Pertandingan Olimpiade (bahasa Perancis: les Jeux olympiques, JO) adalah ajang
olahraga internasional empat tahunan yang mempertandingkan cabang-cabang olahraga
musim panas dan musim dingin serta diikuti oleh ribuan atlet yang berkompetisi dalam
berbagai pertandingan olahraga. Olimpiade merupakan kompetisi olahraga terbesar dan
terkemuka di dunia, dengan lebih dari 200 negara berpartisipasi.
Dalam kongres pada Pada tanggal 16-23 Juni 1894 yang diselenggarakan di Paris,
didirikanlah Komite Olimpiade Internasional/ International Olympic Committe (IOC) dan ibu
kota Yunani, Athena dipilih sebagai tuan rumah Olimpiade modern pertama tahun 1896.
Selanjutnya, sejak tahun 1896 sampai sekarang, setiap empat tahun sekali Olimpiade
Musim Panas senantiasa diadakan kecuali tahun-tahun pada masa Perang Dunia II. Edisi
khusus untuk olahraga musim dingin. Olimpiade Musim Dingin, mulai diadakan pada tahun
1924. Awalnya Olimpiade Musim Dingin diadakan pada tahun yang sama dengan Olimpiade
Musim Panas, namun sejak tahun 1994 Olimpiade Musim Dingin diadakan setiap empat
tahun sekali, dengan selang waktu dua tahun dari penyelenggaraan Olimpiade Musim
Panas.
Evolusi yang dilakukan oleh IOC selama abad ke-20 dan 21 telah menyebabkan
beberapa perubahan pada penyelenggaraan Olimpiade. Beberapa penyesuaian dilakukan,
termasuk penciptaan Olimpiade Musim Dingin untuk olahraga es dan salju, Paralimpiade
untuk atlet dengan kekurangan fisik dan Olimpiade Remaja untuk para atlet remaja. Dalam
perkembangannya, Olimpiade telah menghadapi berbagai tantangan, seperti pemboikotan,
penggunaan obat-obatan, penyuapan dan terorisme. Olimpiade juga merupakan
kesempatan besar bagi kota dan negara tuan rumah untuk menampilkan diri kepada dunia.
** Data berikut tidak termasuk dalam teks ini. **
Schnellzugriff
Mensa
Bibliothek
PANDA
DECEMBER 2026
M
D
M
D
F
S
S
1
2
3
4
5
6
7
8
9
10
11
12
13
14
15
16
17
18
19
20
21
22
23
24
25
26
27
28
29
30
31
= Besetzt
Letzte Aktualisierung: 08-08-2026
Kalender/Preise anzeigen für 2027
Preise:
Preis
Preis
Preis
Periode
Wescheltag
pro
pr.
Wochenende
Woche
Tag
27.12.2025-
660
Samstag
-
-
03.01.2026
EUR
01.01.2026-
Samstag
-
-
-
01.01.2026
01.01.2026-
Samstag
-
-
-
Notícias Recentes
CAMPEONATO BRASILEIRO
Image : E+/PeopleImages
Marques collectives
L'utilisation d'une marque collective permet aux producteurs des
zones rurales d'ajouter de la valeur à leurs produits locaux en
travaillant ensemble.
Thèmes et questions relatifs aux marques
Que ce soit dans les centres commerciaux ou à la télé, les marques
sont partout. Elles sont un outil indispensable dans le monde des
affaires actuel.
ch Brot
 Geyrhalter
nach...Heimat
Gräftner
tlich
Di Indonesia, Olimpiade yang sering dikenal dan secara rutin diikuti adalah
Olimpiade Musim Panas. Indonesia sendiri pertama kali berpartisipasi pada Olimpiade
Helsinki 1952 di Finlandia, dan tak pernah absen berpartisipasi pada tahun-tahun
berikutnya, kecuali pada tahun 1964 dan 1980.
Filsafat adalah seni berpikir. Oleh karena itu, Filsafat Olahraga merupakan
perenungan akan keterlibatan manusia dalam aktivitas jasmani. Mengkaji pendidikan
jasmani dan olahraga dari berbagai posisi pemikiran filsafat akan mendukung penjelasan
dan pemahaman tentang sifat, nilai, tujuan, signifikansi, dan cakupan pendidikan jasmani
dan olahraga serta dapat memahami cakupan wilayah studi filsafat atau cabang filsafat
(ontologi, epistemology, dan aksiologi) dan aplikasi kajiannya dalam pendidikan jasmani
dan olahraga.
Asumsi dasar ontology olahraga adalah gerak “gerak insani” (human movement)
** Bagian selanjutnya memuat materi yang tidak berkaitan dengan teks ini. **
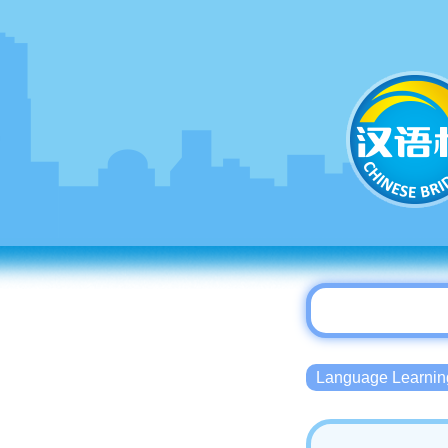
Language Lear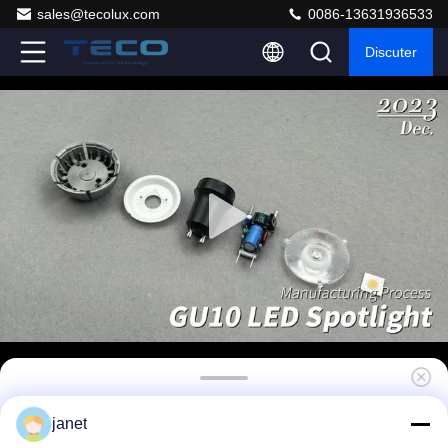
sales@tecolux.com
0086-13631936533
Discuter
Les ampoules de Teco sont réglables à 230v
janet
36 degrés 2700k sans clignotant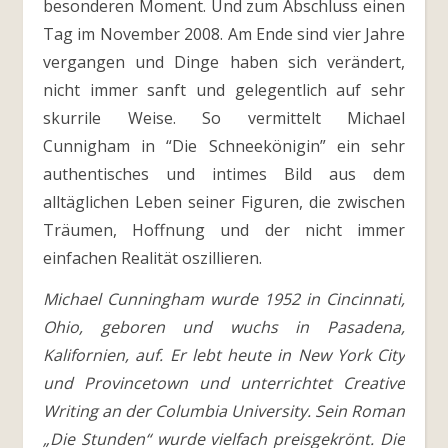
besonderen Moment. Und zum Abschluss einen
Tag im November 2008. Am Ende sind vier Jahre
vergangen und Dinge haben sich verändert,
nicht immer sanft und gelegentlich auf sehr
skurrile Weise. So vermittelt Michael
Cunnigham in “Die Schneekönigin” ein sehr
authentisches und intimes Bild aus dem
alltäglichen Leben seiner Figuren, die zwischen
Träumen, Hoffnung und der nicht immer
einfachen Realität oszillieren.
Michael Cunningham wurde 1952 in Cincinnati,
Ohio, geboren und wuchs in Pasadena,
Kalifornien, auf. Er lebt heute in New York City
und Provincetown und unterrichtet Creative
Writing an der Columbia University. Sein Roman
„Die Stunden“ wurde vielfach preisgekrönt. Die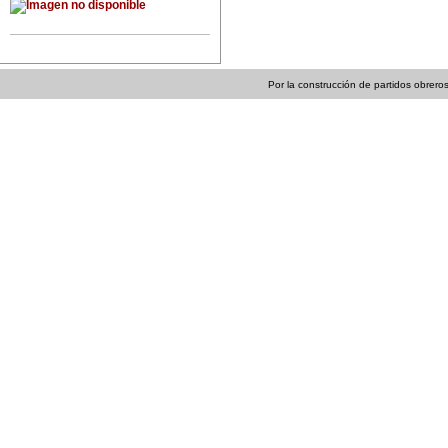
Por la construcción de partidos obreros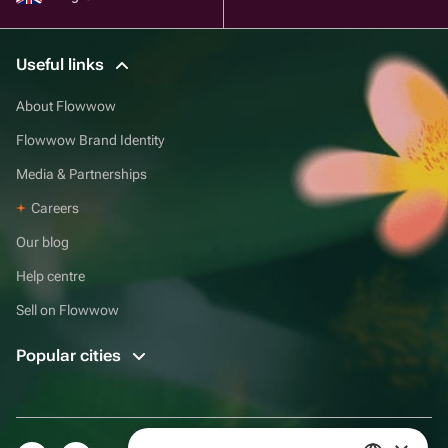
Useful links
About Flowwow
Flowwow Brand Identity
Media & Partnerships
Careers
Our blog
Help centre
Sell on Flowwow
Popular cities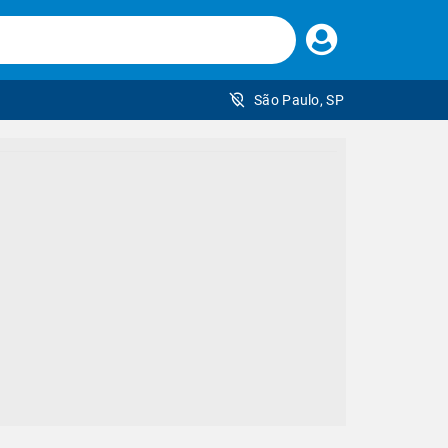
Faça
seu
login
São Paulo, SP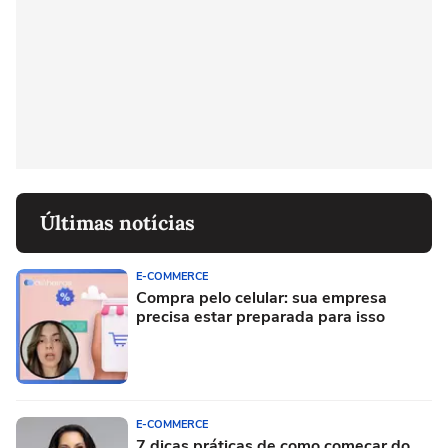
Últimas notícias
E-COMMERCE
Compra pelo celular: sua empresa
precisa estar preparada para isso
E-COMMERCE
7 dicas práticas de como começar do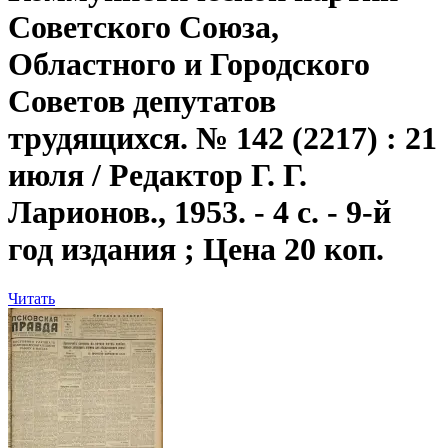
Советского Союза,
Областного и Городского
Советов депутатов
трудящихся. № 142 (2217) : 21
июля / Редактор Г. Г.
Ларионов., 1953. - 4 с. - 9-й
год издания ; Цена 20 коп.
Читать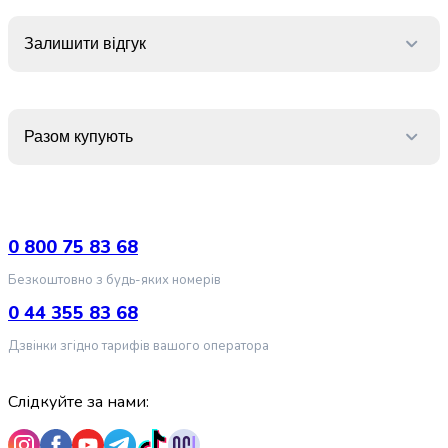
випічки
Борошно
Залишити відгук
Приправа
перець
Кухонна
сіль
Разом купують
Оцет
Продукти
для
суші
і
0 800 75 83 68
ролів
Желе
Безкоштовно з будь-яких номерів
та
0 44 355 83 68
суміші
для
Дзвінки згідно тарифів вашого оператора
десертів
Крупи
Слідкуйте за нами:
Рис
Гречана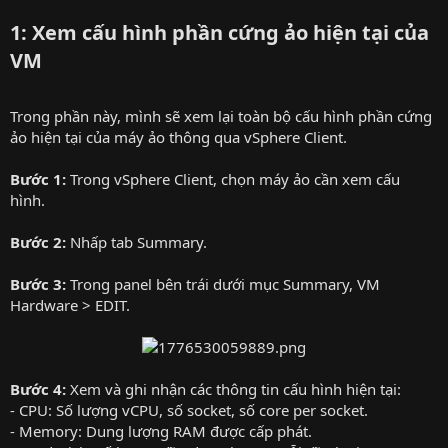
1: Xem cấu hình phần cứng ảo hiện tại của
VM
Trong phần này, mình sẽ xem lại toàn bộ cấu hình phần cứng
ảo hiện tại của máy ảo thông qua vSphere Client.
Bước 1:
Trong vSphere Client, chọn máy ảo cần xem cấu
hình.
Bước 2:
Nhấp tab Summary.
Bước 3:
Trong panel bên trái dưới mục Summary, VM
Hardware > EDIT.
Bước 4:
Xem và ghi nhận các thông tin cấu hình hiện tại:
- CPU: Số lượng vCPU, số socket, số core per socket.
- Memory: Dung lượng RAM được cấp phát.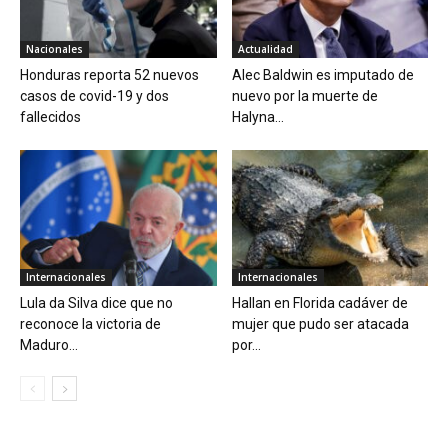
Nacionales
Actualidad
Honduras reporta 52 nuevos
Alec Baldwin es imputado de
casos de covid-19 y dos
nuevo por la muerte de
fallecidos
Halyna...
Internacionales
Internacionales
Lula da Silva dice que no
Hallan en Florida cadáver de
reconoce la victoria de
mujer que pudo ser atacada
Maduro...
por...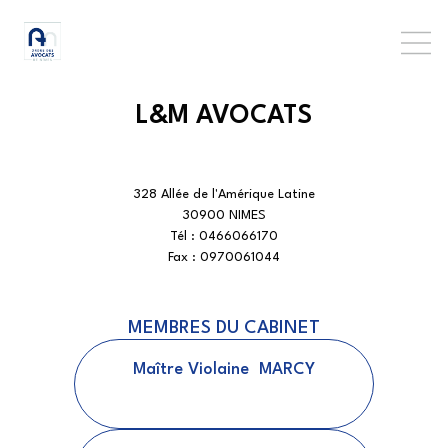
L&M AVOCATS
328 Allée de l'Amérique Latine
30900 NIMES
Tél :
0466066170
Fax :
0970061044
MEMBRES DU CABINET
Maître
Violaine
MARCY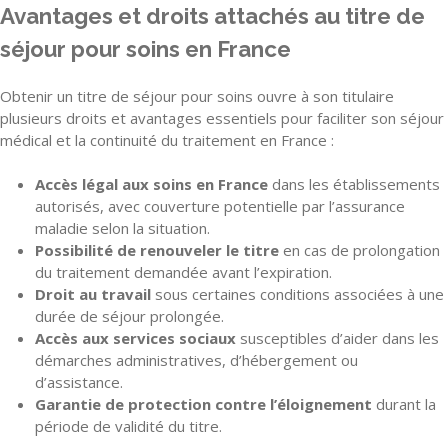
Avantages et droits attachés au titre de
séjour pour soins en France
Obtenir un titre de séjour pour soins ouvre à son titulaire
plusieurs droits et avantages essentiels pour faciliter son séjour
médical et la continuité du traitement en France :
Accès légal aux soins en France
dans les établissements
autorisés, avec couverture potentielle par l’assurance
maladie selon la situation.
Possibilité de renouveler le titre
en cas de prolongation
du traitement demandée avant l’expiration.
Droit au travail
sous certaines conditions associées à une
durée de séjour prolongée.
Accès aux services sociaux
susceptibles d’aider dans les
démarches administratives, d’hébergement ou
d’assistance.
Garantie de protection contre l’éloignement
durant la
période de validité du titre.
sebagai potensi untuk dikembangkan menuju arah kesempurnaan. Gerak insani menjadi
prinsip pertama dalam ontology olahraga. Focus olahraga pada “gerak insani” menjadi
epistemology olahraga lebih bertendensi ke empiris terbuka. Artinya system yang memiliki
implikasi epistemic selalu terus menerus berubah karna pengaruk eksternal; sehingga
terbuka untuk pendekatan inter, antar, dan lintas disiplin. Perubahan itu juga terjadi aspek
aksiologinya. Sifat terbuka atas pengaruh aspek kehidupan yang lain itu, akan melahirkan
nilai-ilai olahraga variatif.
Secara sederhana, olahraga dapat dijadikan alat unutk meningkatkan kebugaran tubuh
seseorang, tidak hanya secara jasmani tetapi juga rohani. Dengan demikian , filsafat
olahraga menerangkan bagaimana sikap, perilaku, nilai, moral dan atau fair play dalam
kegiatan olahraga. Dengan memahami filsafat olahraga, maka akan dipahami juga nilai-nilai
yang terkandung dalam aktivitas olahraga tersebut. Oleh karena itu ketika masyarakat
berktivitas olahraga diharapkan sekaligus masyarakat tersebut akan mendapat nilai-nilai
olahraga yang terkandung didalamnya. Satu diantara nilai-nilai yang ada adalah
memperolehnya kesehatan bagi masyarakat yang melakukan olahraga.